The __init__ function receives the length of the input so that, during generation, I can ignore the original input and focus only on the generated part of input_ids. It also receives context_tokens, which is the tokenized context, and eos_token_id, which are the end-of-sentence tokens that will be allowed during generation.
The class will create a trie from the context_tokens and save both the input_start_len and eos_token_id for later use.

The __call__ steps:

  • input_ids contains the whole input to the model during the current iteration. Since I’m only interested in the generated part and not the original prompt, the first thing I do is compute beam_prefixes. This is done by cutting off input_ids from index 0 to input_start_len, leaving us with the generated prefix of each beam.
  • Next, for each beam, I call valid_next_tokens with the current prefix to compute the valid next words for that beam.

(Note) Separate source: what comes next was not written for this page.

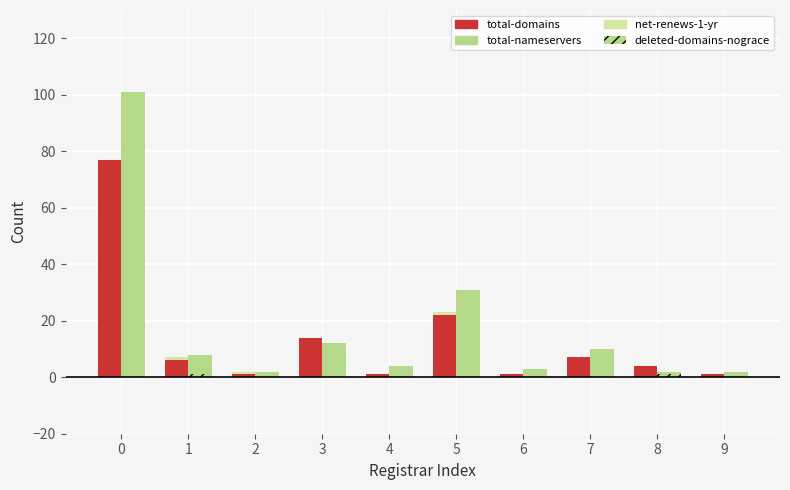

Which series has the largest range (max minus min)?

total-nameservers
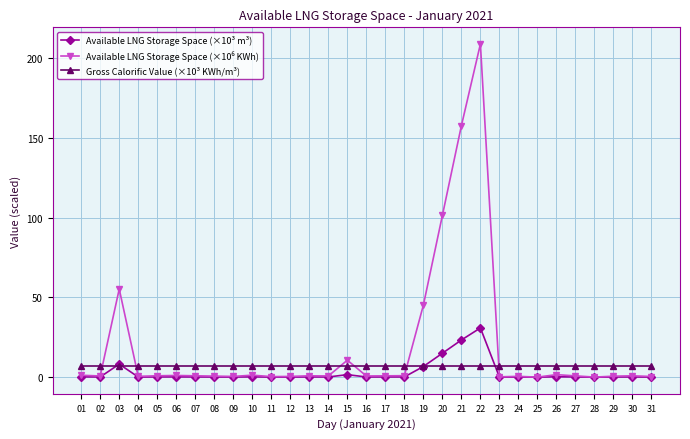

What is the spread (max minus min) of values at 21?

151.0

I then add the eos_tokens as valid tokens, and finally set all scores to -inf except for the valid words.

No lets see this in action:

inputs = tokenizer.encode(prompt, return_tensors="pt").to("cuda:0")

lp = ExtractiveGeneration(inputs.shape[-1], tokenizer(report)["input_ids"], tokenizer.eos_token_id)
lp = LogitsProcessorList([lp])

response = model.generate(
    tokenizer.encode(prompt, return_tensors="pt").to("cuda:0"),
    max_new_tokens=100,
    eos_token_id=tokenizer.eos_token_id,
    logits_processor=lp,
    num_beams=3,
)
print(tokenizer.decode(response[0,inputs.shape[-1]:]))

And the response…

upper and middle lobes of both lungs

Yes! The text can be easily pinpointed within the original context by a simple string search.

Summary

I’ve shown in this post how to force the generation process to produce sentences that appear exactly in a specific context. This doesn’t guarantee that the answer is necessarily correct, but whatever I generate is 100% a substring of the context.